One humorous experiment he chose to carry out was a party for time travelers. Despite announcing the event publicly and sending out invitations not a single one showed up. To make sure no one cheated, he actually kept the party a secret until after it had taken place. Sitting alone at the party, he decided he now had scientific evidence that time travel was impossible.
Genius
Extolled as a genius today, biographers note he wasn’t very successful academically in high school. By the time he was in Oxford, he claimed he studied for over 1,000 hours. Hawking collaborated with Roger Penrose to develop a theory of singularities, even offering that the universe may have once started as one.

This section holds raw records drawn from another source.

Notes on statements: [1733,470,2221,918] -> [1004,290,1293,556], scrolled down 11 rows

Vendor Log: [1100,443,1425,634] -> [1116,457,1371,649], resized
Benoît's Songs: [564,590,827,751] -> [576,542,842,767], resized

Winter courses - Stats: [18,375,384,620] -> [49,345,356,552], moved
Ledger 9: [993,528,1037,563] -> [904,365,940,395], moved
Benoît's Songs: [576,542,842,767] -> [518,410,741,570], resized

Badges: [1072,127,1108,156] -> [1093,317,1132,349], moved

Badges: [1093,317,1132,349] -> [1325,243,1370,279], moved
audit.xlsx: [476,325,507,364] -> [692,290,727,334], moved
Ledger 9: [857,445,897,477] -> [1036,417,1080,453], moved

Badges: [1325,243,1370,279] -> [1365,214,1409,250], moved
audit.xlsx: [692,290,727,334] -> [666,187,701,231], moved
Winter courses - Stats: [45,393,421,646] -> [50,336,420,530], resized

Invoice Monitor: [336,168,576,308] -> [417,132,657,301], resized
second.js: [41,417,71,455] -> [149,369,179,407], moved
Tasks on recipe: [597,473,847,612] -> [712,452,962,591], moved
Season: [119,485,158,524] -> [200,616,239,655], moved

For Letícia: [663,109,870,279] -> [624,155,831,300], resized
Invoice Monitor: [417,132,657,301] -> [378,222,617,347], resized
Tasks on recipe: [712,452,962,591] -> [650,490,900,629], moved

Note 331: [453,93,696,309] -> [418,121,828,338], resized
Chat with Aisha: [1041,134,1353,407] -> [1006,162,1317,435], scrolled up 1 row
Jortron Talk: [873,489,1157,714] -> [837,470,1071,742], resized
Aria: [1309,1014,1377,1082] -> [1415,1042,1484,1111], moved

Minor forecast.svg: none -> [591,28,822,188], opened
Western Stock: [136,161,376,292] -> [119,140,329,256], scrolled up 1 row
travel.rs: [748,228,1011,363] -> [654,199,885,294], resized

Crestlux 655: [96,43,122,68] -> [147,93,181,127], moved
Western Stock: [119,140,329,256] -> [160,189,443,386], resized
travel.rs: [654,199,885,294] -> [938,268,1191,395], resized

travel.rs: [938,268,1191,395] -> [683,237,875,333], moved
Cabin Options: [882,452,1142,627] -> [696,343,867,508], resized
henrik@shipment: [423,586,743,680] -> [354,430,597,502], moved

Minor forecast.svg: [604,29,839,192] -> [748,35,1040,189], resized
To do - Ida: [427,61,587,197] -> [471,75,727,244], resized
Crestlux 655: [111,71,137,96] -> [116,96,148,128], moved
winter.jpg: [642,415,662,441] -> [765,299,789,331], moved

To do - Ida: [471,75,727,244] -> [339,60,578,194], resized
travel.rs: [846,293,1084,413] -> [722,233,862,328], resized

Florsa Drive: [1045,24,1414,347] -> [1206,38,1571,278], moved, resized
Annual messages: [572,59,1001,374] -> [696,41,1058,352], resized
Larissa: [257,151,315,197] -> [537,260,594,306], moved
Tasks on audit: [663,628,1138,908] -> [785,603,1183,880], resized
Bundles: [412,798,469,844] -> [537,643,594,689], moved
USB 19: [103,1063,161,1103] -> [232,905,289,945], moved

Stricken with paralysis, Hawking had little ability to write down notes or equations for study, meaning most of his calculations were done entirely in his head. Many compare this to Mozart’s ability to compose symphonies in his mind. Hawking himself describes a sensation of interpreting equations as geometry.
Continuing his research on black holes, he would collaborate to develop the four laws of black hole mechanics and even have a form of radiation emitted from black holes named after him. He would later begin exploring quantum mechanics, with much of his findings abbreviated in the short book, A Brief History of Time, which described much of his work in a way anybody could understand. Finishing the book using his voice-to-text system, it has sold over 10 million copies.
Becoming popular for his work as a science writer, Hawking became important to the proliferation of scientific understanding, the future of humanity, and disability awareness. By the time of his death, he earned his spot as one of the all-time great scientists of the cosmos, alongside figures like Einstein, Galileo, Newton, and Copernicus.